There are two main parts to this aim: (1) creating the infrastructure required to support phylogenetic propagation, and (2) performing phylogenetic propagation. As originally planned in the grant proposal, the first year was mostly focused on infrastructure.

On the infrastructure side, we are currently ahead of schedule, having met the first year goal in the first 9 months of funding. During this year, we have migrated the project to use protein-coding gene sequence sets compiled by the UniProt resource (http://www.ebi.ac.uk/reference_proteomes/), rather than continuing to generate these sets in house. This will, over the course of the grant period, incrementally reduce the resources required to update and maintain these sets, and allow integration with orthology predictions from the wider community (http://www.ncbi.nlm.nih.gov/pubmed/22332236). However, as with any large-scale data migration, it requires up-front investment of substantial resources. The latest release of these standard "reference proteome sets" was in April 2012, and has worked out many of the glitches with unique identifiers and non-redundant protein selection in the previous (April 2011) release. The PANTHER trees that form the basis for GO annotation propagation, have now been updated to use the UniProt sets. The GOC is actively working with UniProt to resolve a few remaining bugs in these UniProt sets before the next release in April of 2013. The feedback provided by the GOC curators carrying out the phylogenetic annotations are instrumental to the review and improvements of these reference proteomes.
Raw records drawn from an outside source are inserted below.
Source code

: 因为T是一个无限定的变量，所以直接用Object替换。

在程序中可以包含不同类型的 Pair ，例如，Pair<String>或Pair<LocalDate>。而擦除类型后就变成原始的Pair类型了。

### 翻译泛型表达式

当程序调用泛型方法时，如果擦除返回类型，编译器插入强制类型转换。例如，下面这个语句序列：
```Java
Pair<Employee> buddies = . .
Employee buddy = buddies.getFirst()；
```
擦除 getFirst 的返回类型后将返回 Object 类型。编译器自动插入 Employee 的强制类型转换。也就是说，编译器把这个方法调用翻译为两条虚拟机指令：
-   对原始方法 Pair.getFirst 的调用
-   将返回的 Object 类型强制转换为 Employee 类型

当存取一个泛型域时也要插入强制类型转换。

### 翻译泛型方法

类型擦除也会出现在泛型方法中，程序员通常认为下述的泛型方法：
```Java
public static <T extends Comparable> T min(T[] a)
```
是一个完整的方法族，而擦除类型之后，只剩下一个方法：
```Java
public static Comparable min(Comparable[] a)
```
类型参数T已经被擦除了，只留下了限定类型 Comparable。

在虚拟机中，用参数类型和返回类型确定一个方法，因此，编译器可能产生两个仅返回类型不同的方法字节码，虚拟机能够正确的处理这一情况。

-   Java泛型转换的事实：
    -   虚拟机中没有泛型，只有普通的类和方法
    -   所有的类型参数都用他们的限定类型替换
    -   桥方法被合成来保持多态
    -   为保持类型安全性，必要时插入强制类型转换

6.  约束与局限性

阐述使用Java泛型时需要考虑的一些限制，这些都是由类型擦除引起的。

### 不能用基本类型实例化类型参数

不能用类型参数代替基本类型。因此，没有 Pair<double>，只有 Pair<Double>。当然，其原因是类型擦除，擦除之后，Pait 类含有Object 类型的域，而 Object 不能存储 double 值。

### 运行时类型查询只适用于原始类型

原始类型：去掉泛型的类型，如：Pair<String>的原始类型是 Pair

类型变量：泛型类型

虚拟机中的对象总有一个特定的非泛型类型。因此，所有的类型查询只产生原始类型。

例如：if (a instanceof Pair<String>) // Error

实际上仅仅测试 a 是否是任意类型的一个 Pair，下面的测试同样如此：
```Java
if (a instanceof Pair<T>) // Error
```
Another significant infrastructure development is that the phylogenetic annotations now refer to stable tree node identifiers, rather than identifiers that vary between releases of the phylogenetic annotations. This development has been published (http://www.ncbi.nlm.nih.gov/pubmed/23193289), and will make maintenance of the phylogenetic annotations more robust and efficient.

In addition, we have made additional enhancements to the PAINT software for phylogenetic annotation (http://www.ncbi.nlm.nih.gov/pubmed/21873635), which further increase the efficiency of the phylogenetic curation process.

The actual accumulation of phylogenetically-based annotations is just beginning. As of this report, there are phylogenetic annotations for 84 gene families, out of a projected 4000 families targeted for the 5 year funding period. This amounts to approximately 2% progress, somewhat short of the 6% we had projected for this time period. This was due to an accelerated focus on infrastructure as described above, as well as a cutback of 1FTE curator on this aim due to project budget cuts. Importantly, though, we have met the main goal of curator training, having just held a 4-day workshop in PAINT curation (http://wiki.geneontology.org/index.php/2012_PAINT_workshop_Logistics), during which 6 curators from different model organism database groups were trained as part-time phylogenetic curators. The work of these curators has been reviewed and approved for consistency, and adherence to guidelines. In addition, several new features to the PAINT software were implemented in response to requests by these new curators, including visual cues for finding gene duplications in phylogenetic trees, and for focusing on the annotations that have the most potential for integration across related genes.